Nest #3: Lucas Maassen

Conceivably, the object is what it seems.

10 sep 2010
31 okt 2010

Opening exhibit: Friday September 10th , 20:00
DDW opening: Saturday, October 23rd, 16:00
Book launch + talk: Friday 29th October, 15:00

Curator: Freek Lomme

Vergroot

Lucas Maassen - bron

Key to the work of Lucas Maassen is a process of validation through perception. To what extent are aspects of scale and matter fundamental to determine and pronounce typological objects? In a highly playful manner, Maassen manipulates the parameters of conceiving objects.
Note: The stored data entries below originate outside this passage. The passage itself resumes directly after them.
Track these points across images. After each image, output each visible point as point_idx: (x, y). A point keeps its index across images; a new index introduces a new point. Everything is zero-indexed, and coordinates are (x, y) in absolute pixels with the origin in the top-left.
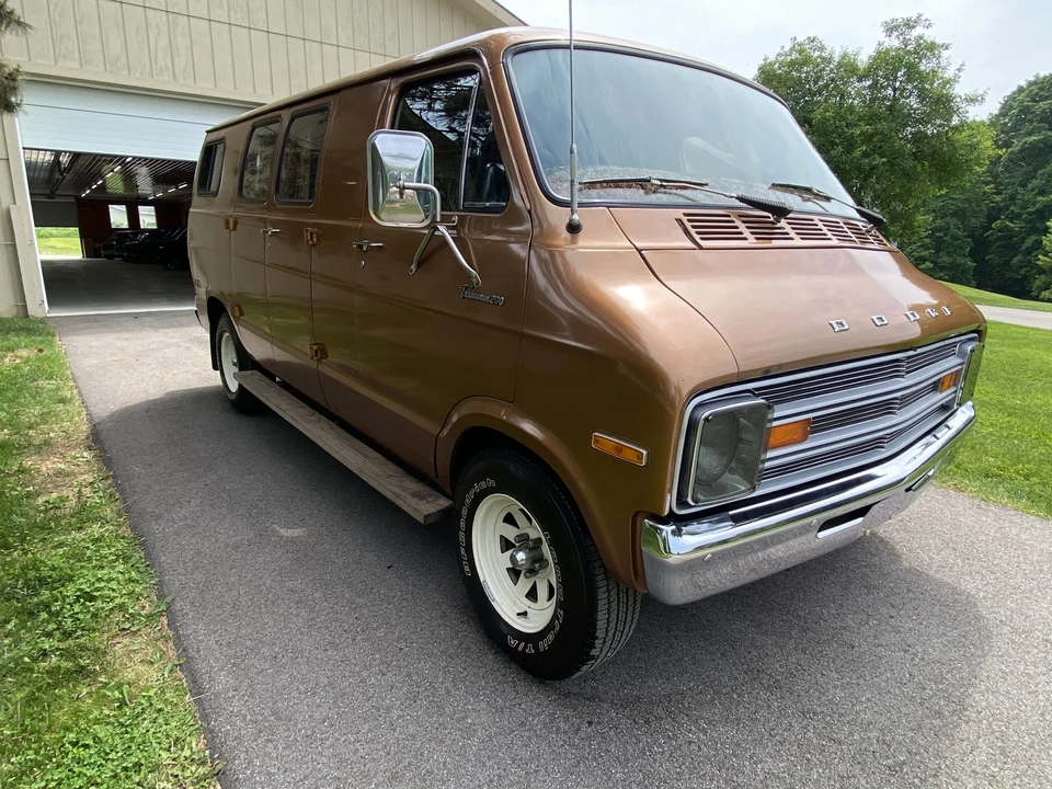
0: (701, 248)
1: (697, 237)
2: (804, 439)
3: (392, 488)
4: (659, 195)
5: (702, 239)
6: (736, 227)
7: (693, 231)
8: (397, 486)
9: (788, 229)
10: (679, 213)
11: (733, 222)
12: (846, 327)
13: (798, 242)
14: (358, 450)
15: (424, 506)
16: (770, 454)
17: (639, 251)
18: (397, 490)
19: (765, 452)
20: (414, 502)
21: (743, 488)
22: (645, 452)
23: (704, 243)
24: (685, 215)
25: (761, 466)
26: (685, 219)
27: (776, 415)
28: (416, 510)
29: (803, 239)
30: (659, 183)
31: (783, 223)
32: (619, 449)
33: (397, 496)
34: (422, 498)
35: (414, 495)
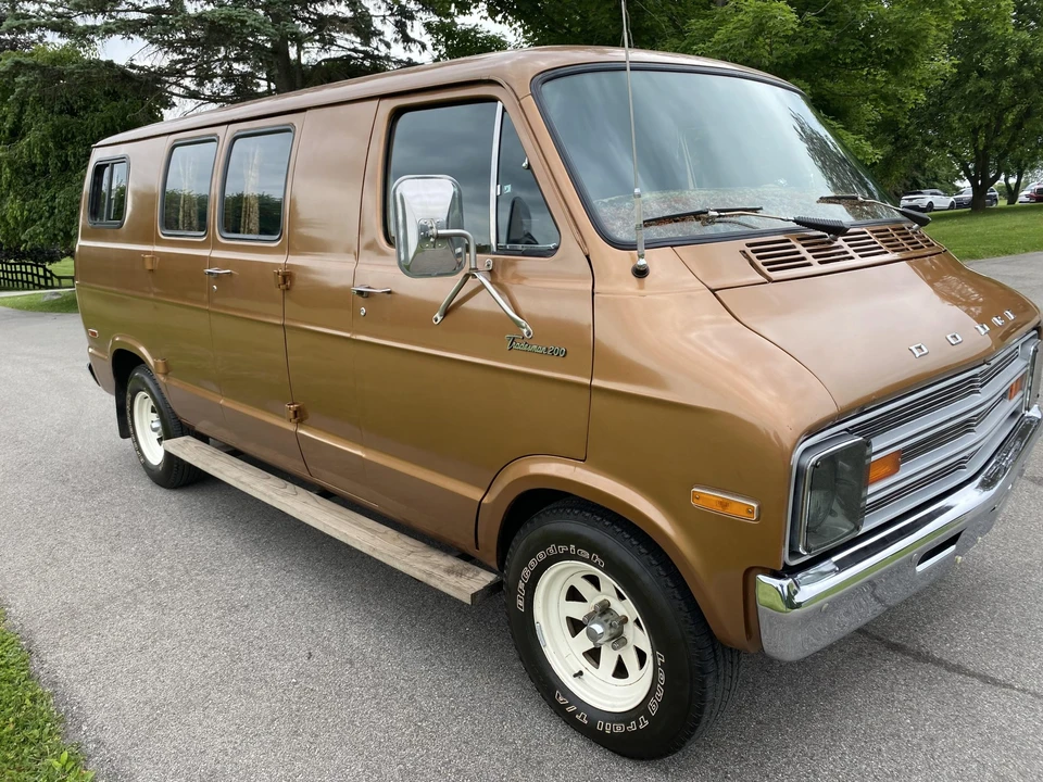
0: (770, 280)
1: (765, 269)
2: (896, 470)
3: (419, 566)
4: (716, 225)
5: (770, 270)
6: (798, 253)
7: (759, 263)
8: (424, 563)
9: (845, 246)
10: (741, 244)
11: (794, 247)
12: (926, 351)
13: (858, 261)
14: (360, 526)
15: (468, 584)
16: (871, 490)
17: (713, 291)
18: (427, 568)
19: (866, 487)
20: (452, 579)
21: (846, 531)
22: (755, 506)
23: (775, 275)
24: (749, 245)
25: (862, 505)
26: (748, 250)
27: (874, 449)
28: (459, 589)
29: (862, 256)
30: (716, 214)
31: (840, 241)
32: (724, 504)
33: (430, 575)
34: (460, 574)
35: (450, 571)
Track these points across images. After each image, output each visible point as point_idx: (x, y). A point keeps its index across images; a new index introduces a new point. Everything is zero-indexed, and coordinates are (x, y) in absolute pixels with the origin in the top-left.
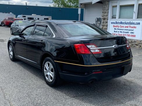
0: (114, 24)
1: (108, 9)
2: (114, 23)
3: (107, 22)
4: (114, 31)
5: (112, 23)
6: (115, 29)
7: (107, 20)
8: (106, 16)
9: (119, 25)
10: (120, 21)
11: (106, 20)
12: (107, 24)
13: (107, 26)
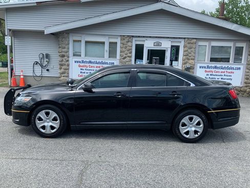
0: (79, 64)
1: (68, 44)
2: (80, 62)
3: (68, 61)
4: (81, 72)
5: (75, 62)
6: (81, 69)
7: (68, 57)
8: (66, 52)
9: (87, 65)
10: (88, 60)
11: (66, 58)
12: (68, 62)
13: (68, 65)
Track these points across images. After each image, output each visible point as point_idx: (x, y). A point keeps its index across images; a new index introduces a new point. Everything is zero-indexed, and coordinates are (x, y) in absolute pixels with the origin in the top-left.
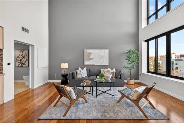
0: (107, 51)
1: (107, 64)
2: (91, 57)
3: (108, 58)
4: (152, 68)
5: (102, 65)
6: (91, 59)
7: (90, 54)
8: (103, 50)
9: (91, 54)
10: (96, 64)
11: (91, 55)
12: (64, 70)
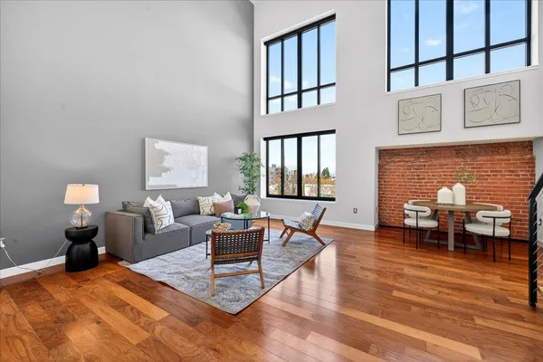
0: (204, 149)
1: (205, 184)
2: (166, 164)
3: (206, 168)
4: (274, 189)
5: (194, 185)
6: (167, 170)
7: (163, 154)
8: (196, 148)
9: (167, 154)
10: (180, 185)
11: (165, 157)
12: (78, 212)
Utilising exclusive materials and technologies, another layer of conceiving objects arises. A toy chair made of pure gold, poured out of one bar of gold, raises the question of emotional vs. real value. Likewise, a chair created by a Focus Electron Beam (FEB), results in a chair so small that even a regular microscope cannot reveal it. This chair is a leap of faith into technological authorship. Our empirical reality is just not enough to capture these objects. To what extent is technological culture able to transmit empirical experiences to our mindset? And: our cultural tradition tells us that a chair has four legs but what happens when these notions are being challenged by a non-empirical, technological order?

Through applied characters derived from qualities beyond any man-conceived sphere, Maassen creates an imaginative order.

The publication features texts by Sonquis Moreno, writer/editor on design in various forms, and Freek Lomme, curator/writer and director of Onomatopee. Moreno lively portrays Maassen's 'design act' in its sphere of being, while Lomme playfully levels up the scope of his work to some ontological and empirical parameters. Furthermore, some processes and hypotheses hit the light within this publication!